[Scene geometry reasoning data]

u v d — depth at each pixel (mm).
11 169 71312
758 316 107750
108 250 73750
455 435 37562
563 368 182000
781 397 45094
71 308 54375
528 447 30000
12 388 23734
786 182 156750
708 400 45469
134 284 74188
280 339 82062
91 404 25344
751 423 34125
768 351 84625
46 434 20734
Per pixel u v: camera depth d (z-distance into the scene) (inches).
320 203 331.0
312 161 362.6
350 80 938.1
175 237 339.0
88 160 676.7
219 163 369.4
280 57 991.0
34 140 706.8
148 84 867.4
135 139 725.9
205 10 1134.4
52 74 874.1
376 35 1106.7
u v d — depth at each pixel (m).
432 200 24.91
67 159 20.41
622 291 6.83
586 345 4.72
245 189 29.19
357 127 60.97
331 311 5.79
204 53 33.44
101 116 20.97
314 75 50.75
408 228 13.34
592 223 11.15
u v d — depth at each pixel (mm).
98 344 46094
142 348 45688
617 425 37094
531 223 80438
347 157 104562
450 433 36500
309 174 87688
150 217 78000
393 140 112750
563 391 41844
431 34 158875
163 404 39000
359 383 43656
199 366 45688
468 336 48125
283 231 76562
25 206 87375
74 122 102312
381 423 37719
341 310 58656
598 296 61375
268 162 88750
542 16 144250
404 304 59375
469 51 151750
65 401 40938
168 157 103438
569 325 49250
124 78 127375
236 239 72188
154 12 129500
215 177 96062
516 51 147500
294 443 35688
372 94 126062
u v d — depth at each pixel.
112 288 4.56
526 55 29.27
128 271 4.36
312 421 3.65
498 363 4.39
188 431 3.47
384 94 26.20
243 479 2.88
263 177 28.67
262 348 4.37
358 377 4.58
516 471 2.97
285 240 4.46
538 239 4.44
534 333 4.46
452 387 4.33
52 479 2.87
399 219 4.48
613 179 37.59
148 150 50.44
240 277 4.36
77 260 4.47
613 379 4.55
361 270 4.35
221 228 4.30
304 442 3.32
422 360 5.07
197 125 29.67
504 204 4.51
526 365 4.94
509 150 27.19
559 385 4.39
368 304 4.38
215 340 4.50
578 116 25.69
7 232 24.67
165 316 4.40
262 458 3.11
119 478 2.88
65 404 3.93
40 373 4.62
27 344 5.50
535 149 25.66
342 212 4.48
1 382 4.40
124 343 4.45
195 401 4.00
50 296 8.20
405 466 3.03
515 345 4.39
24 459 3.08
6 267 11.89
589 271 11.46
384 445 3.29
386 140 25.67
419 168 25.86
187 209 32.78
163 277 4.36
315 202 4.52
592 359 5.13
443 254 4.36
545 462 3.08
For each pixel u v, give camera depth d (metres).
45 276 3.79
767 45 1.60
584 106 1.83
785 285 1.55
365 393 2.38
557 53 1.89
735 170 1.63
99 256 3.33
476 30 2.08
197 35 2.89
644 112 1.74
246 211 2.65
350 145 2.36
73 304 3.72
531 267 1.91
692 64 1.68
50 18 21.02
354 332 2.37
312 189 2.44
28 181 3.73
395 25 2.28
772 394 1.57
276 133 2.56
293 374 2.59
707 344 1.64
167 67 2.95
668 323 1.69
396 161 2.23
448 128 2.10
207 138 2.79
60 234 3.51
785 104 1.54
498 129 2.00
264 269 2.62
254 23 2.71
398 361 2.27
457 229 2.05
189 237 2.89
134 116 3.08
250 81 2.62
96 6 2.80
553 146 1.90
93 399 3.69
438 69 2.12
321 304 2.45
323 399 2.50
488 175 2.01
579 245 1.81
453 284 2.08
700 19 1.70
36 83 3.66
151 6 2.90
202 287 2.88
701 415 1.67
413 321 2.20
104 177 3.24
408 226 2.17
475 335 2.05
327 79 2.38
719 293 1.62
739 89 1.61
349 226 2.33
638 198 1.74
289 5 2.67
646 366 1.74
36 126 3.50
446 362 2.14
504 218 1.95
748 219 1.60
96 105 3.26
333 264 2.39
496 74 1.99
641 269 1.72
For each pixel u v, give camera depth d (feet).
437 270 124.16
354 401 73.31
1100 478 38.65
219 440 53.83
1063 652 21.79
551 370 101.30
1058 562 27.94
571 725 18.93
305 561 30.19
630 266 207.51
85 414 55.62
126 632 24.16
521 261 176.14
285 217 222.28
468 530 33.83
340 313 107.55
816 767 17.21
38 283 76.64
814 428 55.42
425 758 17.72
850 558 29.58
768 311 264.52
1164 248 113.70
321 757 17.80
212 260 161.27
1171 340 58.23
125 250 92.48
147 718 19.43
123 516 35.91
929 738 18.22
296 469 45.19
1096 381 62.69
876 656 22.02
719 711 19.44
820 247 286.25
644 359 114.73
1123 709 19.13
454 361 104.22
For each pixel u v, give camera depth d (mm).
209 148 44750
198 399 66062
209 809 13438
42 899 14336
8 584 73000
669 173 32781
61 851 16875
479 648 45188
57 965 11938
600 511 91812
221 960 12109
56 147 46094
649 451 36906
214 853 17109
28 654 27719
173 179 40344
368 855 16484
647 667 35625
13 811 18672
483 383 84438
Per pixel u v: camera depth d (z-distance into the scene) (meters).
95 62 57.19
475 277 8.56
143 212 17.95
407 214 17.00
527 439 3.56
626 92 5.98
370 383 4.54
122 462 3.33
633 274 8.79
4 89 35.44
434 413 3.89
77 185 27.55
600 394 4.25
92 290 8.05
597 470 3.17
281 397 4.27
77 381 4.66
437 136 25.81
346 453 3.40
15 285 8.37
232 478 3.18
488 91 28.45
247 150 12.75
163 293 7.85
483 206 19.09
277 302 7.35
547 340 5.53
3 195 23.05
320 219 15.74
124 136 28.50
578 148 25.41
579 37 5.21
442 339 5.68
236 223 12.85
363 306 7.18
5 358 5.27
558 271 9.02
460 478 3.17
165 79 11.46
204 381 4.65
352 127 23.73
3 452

* **REQUIRED ACTION**:
Go to the line with "384 94 26.20" in the entries above and repeat every line from there through the line with "212 260 161.27", exactly and with no other text.

* **SOLUTION TO THIS PROBLEM**:
384 94 26.20
243 479 2.88
263 177 28.67
262 348 4.37
358 377 4.58
516 471 2.97
285 240 4.46
538 239 4.44
534 333 4.46
452 387 4.33
52 479 2.87
399 219 4.48
613 179 37.59
148 150 50.44
240 277 4.36
77 260 4.47
613 379 4.55
361 270 4.35
221 228 4.30
304 442 3.32
422 360 5.07
197 125 29.67
504 204 4.51
526 365 4.94
509 150 27.19
559 385 4.39
368 304 4.38
215 340 4.50
578 116 25.69
7 232 24.67
165 316 4.40
262 458 3.11
119 478 2.88
65 404 3.93
40 373 4.62
27 344 5.50
535 149 25.66
342 212 4.48
1 382 4.40
124 343 4.45
195 401 4.00
50 296 8.20
405 466 3.03
515 345 4.39
24 459 3.08
6 267 11.89
589 271 11.46
384 445 3.29
386 140 25.67
419 168 25.86
187 209 32.78
163 277 4.36
315 202 4.52
592 359 5.13
443 254 4.36
545 462 3.08
For each pixel u v, give camera depth d (metres).
45 276 3.79
767 45 1.60
584 106 1.83
785 285 1.55
365 393 2.38
557 53 1.89
735 170 1.63
99 256 3.33
476 30 2.08
197 35 2.89
644 112 1.74
246 211 2.65
350 145 2.36
73 304 3.72
531 267 1.91
692 64 1.68
50 18 21.02
354 332 2.37
312 189 2.44
28 181 3.73
395 25 2.28
772 394 1.57
276 133 2.56
293 374 2.59
707 344 1.64
167 67 2.95
668 323 1.69
396 161 2.23
448 128 2.10
207 138 2.79
60 234 3.51
785 104 1.54
498 129 2.00
264 269 2.62
254 23 2.71
398 361 2.27
457 229 2.05
189 237 2.89
134 116 3.08
250 81 2.62
96 6 2.80
553 146 1.90
93 399 3.69
438 69 2.12
321 304 2.45
323 399 2.50
488 175 2.01
579 245 1.81
453 284 2.08
700 19 1.70
36 83 3.66
151 6 2.90
202 287 2.88
701 415 1.67
413 321 2.20
104 177 3.24
408 226 2.17
475 335 2.05
327 79 2.38
719 293 1.62
739 89 1.61
349 226 2.33
638 198 1.74
289 5 2.67
646 366 1.74
36 126 3.50
446 362 2.14
504 218 1.95
748 219 1.60
96 105 3.26
333 264 2.39
496 74 1.99
641 269 1.72
For each pixel u v, give camera depth d (feet).
437 270 124.16
354 401 73.31
1100 478 38.65
219 440 53.83
1063 652 21.79
551 370 101.30
1058 562 27.94
571 725 18.93
305 561 30.19
630 266 207.51
85 414 55.62
126 632 24.16
521 261 176.14
285 217 222.28
468 530 33.83
340 313 107.55
816 767 17.21
38 283 76.64
814 428 55.42
425 758 17.72
850 558 29.58
768 311 264.52
1164 248 113.70
321 757 17.80
212 260 161.27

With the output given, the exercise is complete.